Ich kann ihn dir nicht erklären, Louis, aber niemand hält das für nötig.
Und dich kennen alle, weil du das warst, worauf Harry immer gewartet hat. Einen Mitbewohner. Es gibt sicher einige, die dich beneiden. Ich nicht. Denn da ist noch die Sache mit Harrys Sexualität. Er ist-«
»Schwul?!« Ich hatte die Augen aufgerissen, starrte Liam fassungslos an. Stoßgebete, dass ich das Ganze falsch verstanden hatte, wirbelten durch meinen Kopf. Aber natürlich wurden sie nicht erhört.
Liam nickte.
Ich konnte nicht mal die einzelnen Emotionen beschreiben, die mich überrollten.

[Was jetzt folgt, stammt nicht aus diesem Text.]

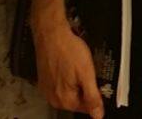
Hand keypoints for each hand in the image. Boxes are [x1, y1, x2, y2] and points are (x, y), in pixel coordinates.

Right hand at [28, 0, 104, 117]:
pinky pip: (59, 84)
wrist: (50, 32)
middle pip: (77, 101)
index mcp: (64, 100)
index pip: (87, 108)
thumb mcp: (87, 74)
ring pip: (68, 92)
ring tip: (77, 66)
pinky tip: (68, 65)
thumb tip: (98, 117)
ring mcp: (46, 89)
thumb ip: (93, 97)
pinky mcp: (43, 79)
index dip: (95, 94)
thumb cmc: (68, 50)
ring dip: (75, 83)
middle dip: (84, 88)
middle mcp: (52, 98)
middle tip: (86, 71)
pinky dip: (66, 78)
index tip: (95, 80)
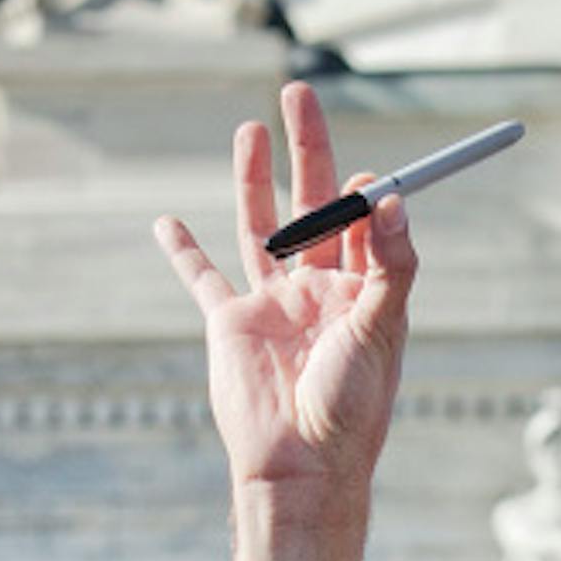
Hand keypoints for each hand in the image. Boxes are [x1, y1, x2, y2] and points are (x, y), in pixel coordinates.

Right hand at [156, 82, 416, 560]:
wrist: (299, 465)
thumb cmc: (351, 406)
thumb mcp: (382, 328)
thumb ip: (391, 262)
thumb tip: (392, 196)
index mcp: (363, 288)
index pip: (366, 218)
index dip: (368, 189)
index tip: (368, 176)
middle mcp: (318, 289)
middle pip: (312, 203)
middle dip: (306, 149)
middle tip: (299, 95)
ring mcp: (271, 304)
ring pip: (259, 225)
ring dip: (253, 178)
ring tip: (251, 130)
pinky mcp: (229, 324)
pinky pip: (201, 278)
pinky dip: (183, 249)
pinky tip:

Ekel, Wut, Hass? Wahrscheinlich traf es das ganz gut.
»Bitte sag mir, dass das ein Scherz ist.« Meine Stimme war rau und leise. »Sag mir, dass es ein verdammter Scherz ist! Ich teile mir nicht mit einem Schwulen das Zimmer?!«
Liam nickte wieder. »Das tust du, Louis. Harry ist schwul.«
Verzweifelt stützte ich meine Ellbogen auf dem Tisch ab und fuhr mir durch die Haare.
Er war schwul. Verdammt nochmal schwul! Der Junge, der mich heute morgen oberkörperfrei geweckt hatte. Ich schlief mit ihm in einem Raum!
Das durfte nicht wahr sein. Auch wenn es eigentlich nicht mal abwegig war. Harry war schwul. Und ich war sein Mitbewohner.